● **PAGE EXCERPT**
========================================

The plan goes off without a hitch, despite Frenchy having single frenchest moustache ever that he doesn’t even bother shaving for the operation-

Naturally Frenchy is killed in the fight, he’s a themed character, and they never last, but Silk and Savage also manage to destroy the tunnel in the most preposterous manner possible. They hop into a VTOL jet and fire missiles into the roof, then hit the eject button while flying under the rushing water.

I’m not sure that’s how reality works, but what the hell. The tunnel’s closed once more, and Bill’s triumph is complete!

Except for the fact that all they did was smash a single hole in the roof of the otherwise intact super-tunnel. A hole that, since the Volgs have the ability to perform underwater construction (the chunnel was flown in segments, then welded in the ocean) it shouldn’t be too much of a chore to patch the hole. Is pumping all the water out going to be a bitch? Sure. But how long is it going to take, really?

Bill’s got bigger things to worry about, though. He’s decided to head back to Scotland?

What? Damn.

Thrill 3 – Tharg’s Future Shocks! (Gosnell/O’Neill/Knight)

Yay! Kevin O’Neil’s finally doing a full story! ‘With it’ readers will recognize him as the artist on League of Extraordinary Gentlemen. And even though that job is two decades into his future, it’s the best thing ever, and retroactively improves everything he’d ever worked on in the past.

Of course, if some of that turns out to be truly awful, I’m probably going to feel very betrayed and start attacking him.

Ah, the fickleness of being a jerk.

This episode deals with a group of miners searching for minerals on the moon in the year 2200. After digging down a few hundred feet, they make a horrible discovery – the moon has a steel layer under all the rock. Bombing around the planet reveals that this steel extends all the way around the moon – it has a machined solid steel core!

Okay, so are you ready for the twist? Because I guarantee you’re not going to see this one coming. Lock those guesses in, and then look for the reveal right now!

Yup. The moon is a pool ball in a game of intergalactic billiards.

THARG’S NERVE CENTRE

Well, the story managed to improve on the cover, which wasn’t a challenge, but at least it was an interesting premise, right?

========================================

Write out the passage of the comic review starting with "Okay, so are" and going on through "of intergalactic billiards.", word for word.

========================================

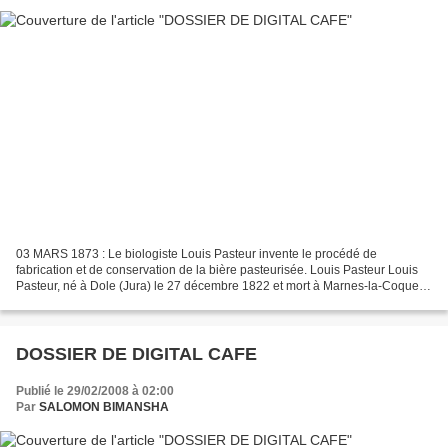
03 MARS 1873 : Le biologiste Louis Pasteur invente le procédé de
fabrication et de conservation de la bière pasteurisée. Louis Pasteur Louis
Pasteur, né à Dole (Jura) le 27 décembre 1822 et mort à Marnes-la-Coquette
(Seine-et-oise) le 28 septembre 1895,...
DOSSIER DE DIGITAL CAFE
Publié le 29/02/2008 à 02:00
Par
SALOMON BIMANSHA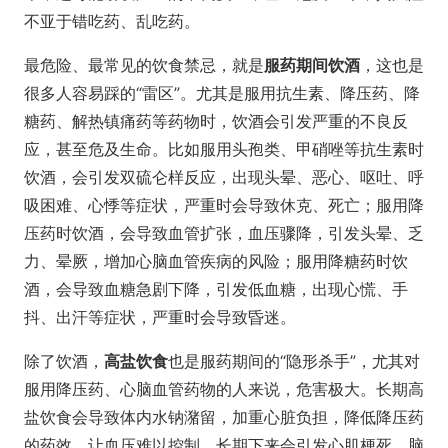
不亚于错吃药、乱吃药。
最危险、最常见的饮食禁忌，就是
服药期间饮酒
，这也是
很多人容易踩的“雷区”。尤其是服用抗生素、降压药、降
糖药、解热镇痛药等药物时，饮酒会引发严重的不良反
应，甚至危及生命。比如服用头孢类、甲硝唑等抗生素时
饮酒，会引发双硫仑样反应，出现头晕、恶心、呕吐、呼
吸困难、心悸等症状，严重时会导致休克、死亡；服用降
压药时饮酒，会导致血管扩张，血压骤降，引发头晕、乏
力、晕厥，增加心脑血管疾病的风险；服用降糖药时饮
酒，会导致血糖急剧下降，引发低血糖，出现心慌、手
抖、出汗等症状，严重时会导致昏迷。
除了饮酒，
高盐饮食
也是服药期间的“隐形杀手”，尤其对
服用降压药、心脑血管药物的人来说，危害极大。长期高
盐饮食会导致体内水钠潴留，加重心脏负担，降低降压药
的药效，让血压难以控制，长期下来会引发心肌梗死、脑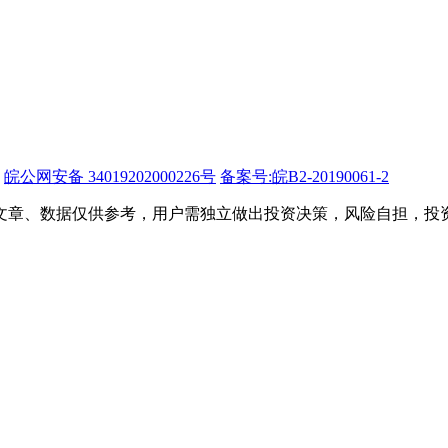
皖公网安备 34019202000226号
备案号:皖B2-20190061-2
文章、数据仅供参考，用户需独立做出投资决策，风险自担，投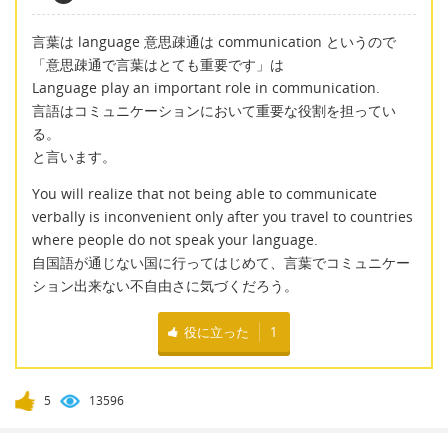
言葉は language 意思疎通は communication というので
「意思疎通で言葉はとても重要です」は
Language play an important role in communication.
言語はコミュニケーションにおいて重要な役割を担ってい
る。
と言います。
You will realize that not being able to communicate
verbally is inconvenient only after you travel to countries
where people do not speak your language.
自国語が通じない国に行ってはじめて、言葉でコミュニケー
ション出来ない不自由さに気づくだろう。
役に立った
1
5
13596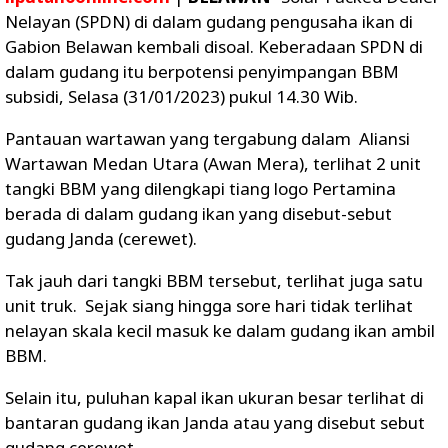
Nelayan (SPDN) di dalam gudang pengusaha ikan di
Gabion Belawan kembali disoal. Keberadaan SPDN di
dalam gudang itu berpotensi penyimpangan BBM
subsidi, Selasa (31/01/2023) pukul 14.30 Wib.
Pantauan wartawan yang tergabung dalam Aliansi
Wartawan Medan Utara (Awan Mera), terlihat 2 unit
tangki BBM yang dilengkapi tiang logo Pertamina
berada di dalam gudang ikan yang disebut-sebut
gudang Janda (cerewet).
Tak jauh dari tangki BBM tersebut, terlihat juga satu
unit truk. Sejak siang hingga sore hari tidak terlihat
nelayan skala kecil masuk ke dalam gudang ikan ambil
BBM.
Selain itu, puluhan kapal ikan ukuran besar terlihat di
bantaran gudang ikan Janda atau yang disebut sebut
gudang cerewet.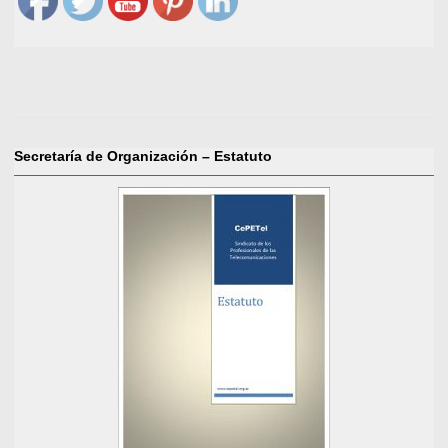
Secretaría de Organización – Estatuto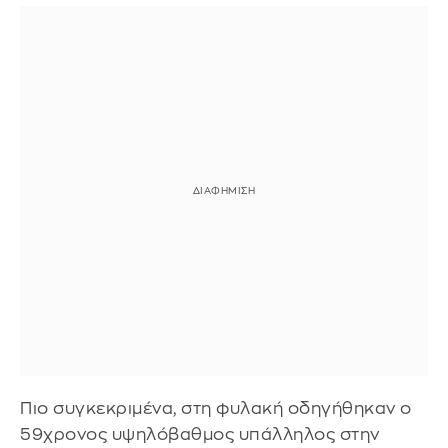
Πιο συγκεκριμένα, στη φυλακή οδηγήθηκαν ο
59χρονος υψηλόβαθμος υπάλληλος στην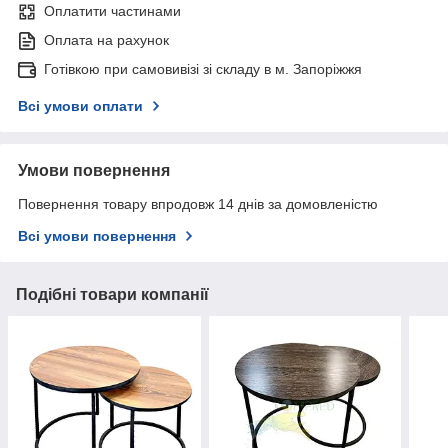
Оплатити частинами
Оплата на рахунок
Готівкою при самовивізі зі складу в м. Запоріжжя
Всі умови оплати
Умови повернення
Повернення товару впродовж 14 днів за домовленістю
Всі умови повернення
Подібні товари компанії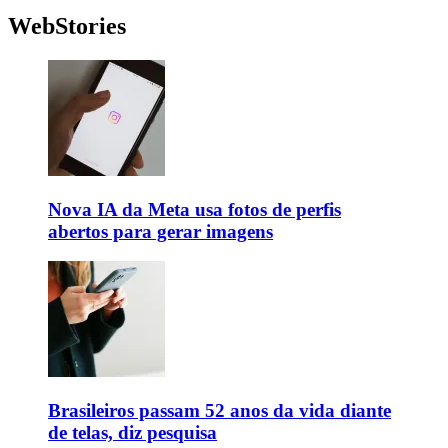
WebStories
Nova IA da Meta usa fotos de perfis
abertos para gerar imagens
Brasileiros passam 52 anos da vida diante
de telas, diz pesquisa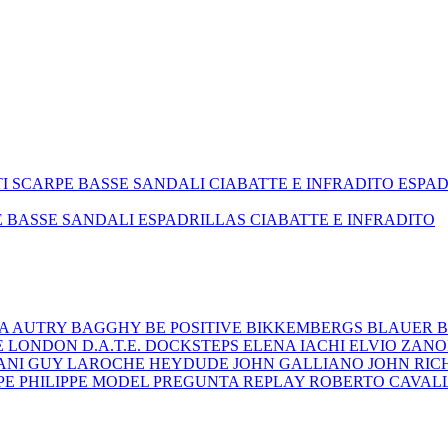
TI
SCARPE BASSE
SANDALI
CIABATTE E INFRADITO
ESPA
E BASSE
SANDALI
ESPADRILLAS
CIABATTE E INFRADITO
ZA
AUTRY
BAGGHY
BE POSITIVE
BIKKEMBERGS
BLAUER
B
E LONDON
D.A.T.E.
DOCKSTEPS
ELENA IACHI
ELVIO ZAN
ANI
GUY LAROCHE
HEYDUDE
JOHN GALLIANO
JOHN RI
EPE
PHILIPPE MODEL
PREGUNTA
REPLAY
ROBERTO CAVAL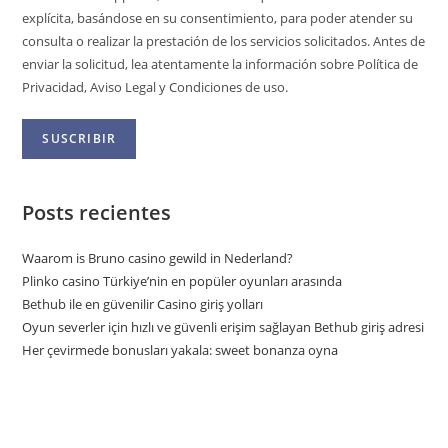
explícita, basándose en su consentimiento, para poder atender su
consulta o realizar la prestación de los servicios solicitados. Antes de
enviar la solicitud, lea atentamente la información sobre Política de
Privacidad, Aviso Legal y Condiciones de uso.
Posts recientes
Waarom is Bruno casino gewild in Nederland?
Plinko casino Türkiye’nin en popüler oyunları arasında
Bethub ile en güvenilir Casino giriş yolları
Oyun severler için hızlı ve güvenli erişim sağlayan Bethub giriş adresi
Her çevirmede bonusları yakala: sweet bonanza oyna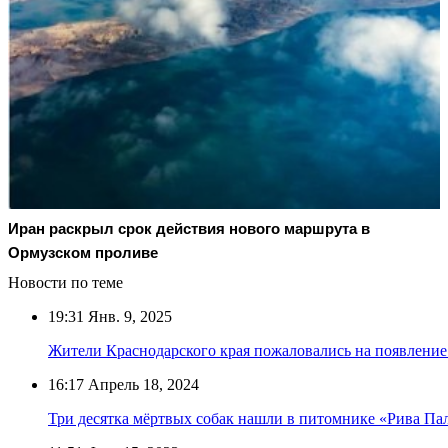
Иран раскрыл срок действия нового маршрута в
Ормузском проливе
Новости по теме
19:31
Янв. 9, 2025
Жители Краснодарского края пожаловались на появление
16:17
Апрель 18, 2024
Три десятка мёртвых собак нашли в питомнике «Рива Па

========================================

● **TASK ANSWER**
Okay, so are you ready for the twist? Because I guarantee you’re not going to see this one coming. Lock those guesses in, and then look for the reveal right now!

Yup. The moon is a pool ball in a game of intergalactic billiards.